For someone who is possibly hard of vision, or scared of technology, it is not a scary device. Walk up, tap the face of the person you want to talk to and the type of call you want (Video/Audio) and you’re away, with the ability to leave a message if they don’t answer. Someone could happily only ever do that with it, and it wouldn’t be going to waste.

Performance wise there have been no issues, no slow downs, no crashes, it does its job well.

Who is it for?

To me, it’s for the elderly and technophobic. I personally won’t own one myself, as my desktop computer, laptop and phone can do everything it can and more. But for someone older, who doesn’t have a computer, or has never owned a smart phone but is increasingly feeling isolated (especially amidst a lockdown) it is absolutely perfect. They may or may not need help setting it up, the process is quite straight forward, but once it’s going they have a modern connection to their friends and family without having to learn all the steps to make it work. No futzing around with speaker, or microphone settings, no finding the right app to learn.

Simple, easy, intuitive calling.

Unboxing and Set Up

This will be an image heavy section with minimal information and details every screen and step I went through to set it up.

Conclusion

The Facebook Portal is a good device and I’m impressed.

First, I’ll address the trust issue, and there is one. Facebook is a hugely powerful entity with an almost peerless knowledge of personal information on a huge portion of the entire world, and seemingly no fucks to give about being a force for good.

To coin Ali G, “They is even more eviller than Skeletor”.

Skeletor

Their products DO benefit the world, but only because it’s profitable that they do, and that’s against the negatives they simultaneously cause on the world.

But to be honest I see this as a very small increment on top of their existing profile and not the linchpin to their bid for world domination. Your Facebook account is that, and to stop them, you have to delete it. In lieu of deleting your account and not using it all, then my personal opinion is that this is a minimal addition to your loss of privacy. No greater than owning a Facebook connected smartphone.

If you don’t have a Facebook account because you fear for your privacy, this device is not for you.

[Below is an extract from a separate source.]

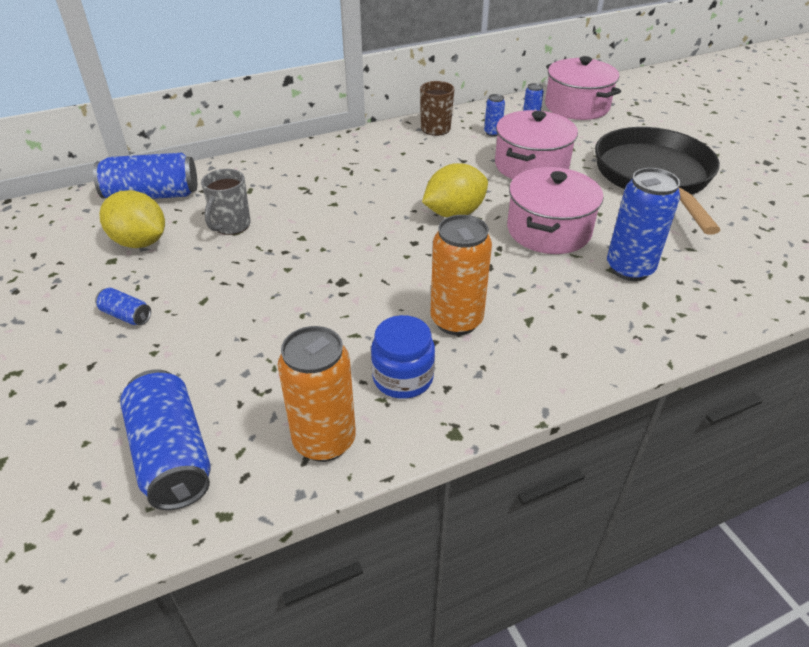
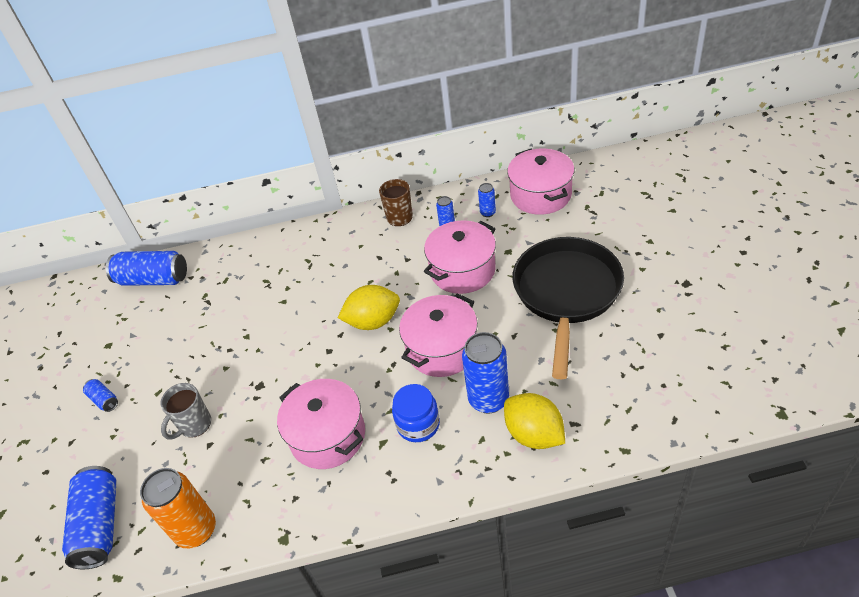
camera: 20 degrees right, 5 degrees up
yellow lemon [99,190,165,248] -> yellow lemon moved to [504,393,565,449]
grey mug [201,169,251,235] -> grey mug moved to [160,383,211,439]
blue jar [371,315,435,399] -> blue jar moved to [392,384,440,442]
orange can [431,215,492,335] -> pink pot [277,379,365,469]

Assuming you’re still here, it’s otherwise very good for my perception of it’s target market, old people and technophobes and I think it’s the best way that someone who is isolated and slowly losing their technological options to reconnect with minimal outlay.

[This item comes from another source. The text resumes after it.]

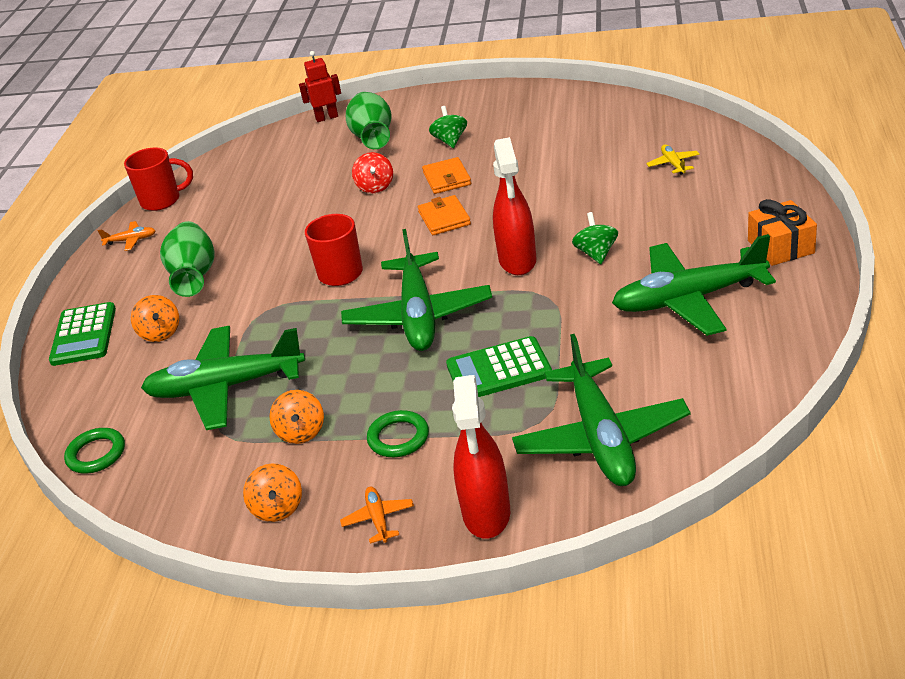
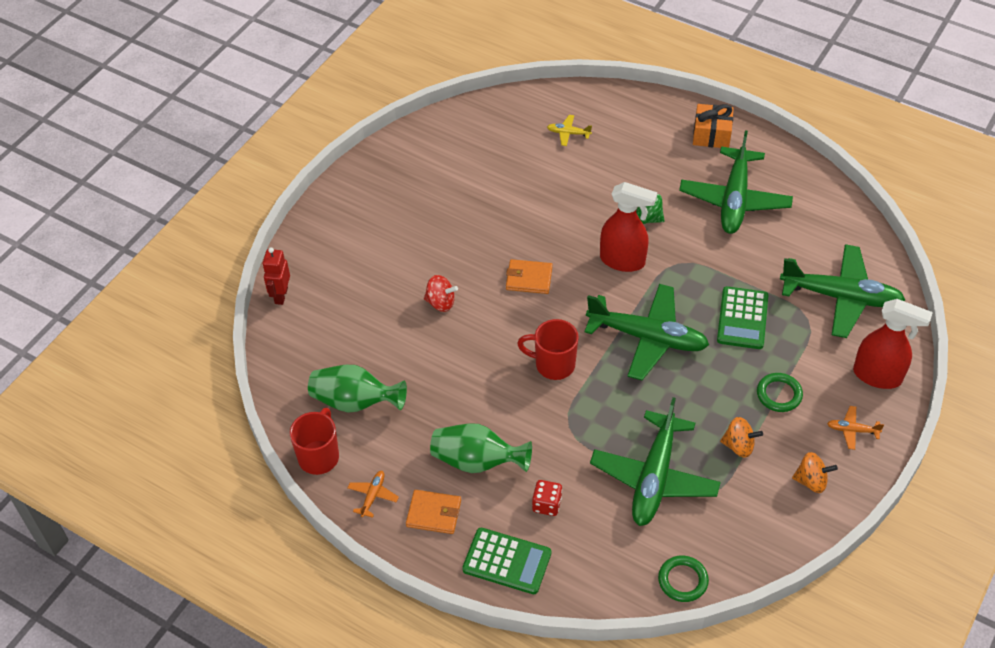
camera: 70 degrees left, 15 degrees up
orange spinning top [131,295,179,342] -> red dice [532,480,562,516]
green vase [346,92,392,149] -> green vase moved to [308,365,407,413]
orange wallet [422,157,471,194] -> orange wallet moved to [406,490,461,534]
green spinning top [429,106,467,148] -> none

The Facebook Portal Mini is a glorified landline for the modern age. Buy one for your parents, your aunties, uncles and anyone with grandchildren, while they’re cheap.

Extras if you get one

Just a few things of note, if you end up getting one

  • You can set night mode in settings, which turns off the display between X hours (in case it’s in your bedroom).
  • You can increase the font size, in the theme of being for the elderly
  • You can get larger screen options, they just cost more
  • You can connect WhatsApp, but I don’t use it
  • You can use it for Alexa, which may be a major benefit for people who struggle to use the touch screen. As you can make a call using voice commands. I personally didn’t use it, though.
  • You can make it read out loud every button you touch, for even more accessibility for those hard of sight, you then double tap to activate things.
  • You can save a curated list of websites as apps, such as AllRecipes.com, for using as a recipe device in the kitchen.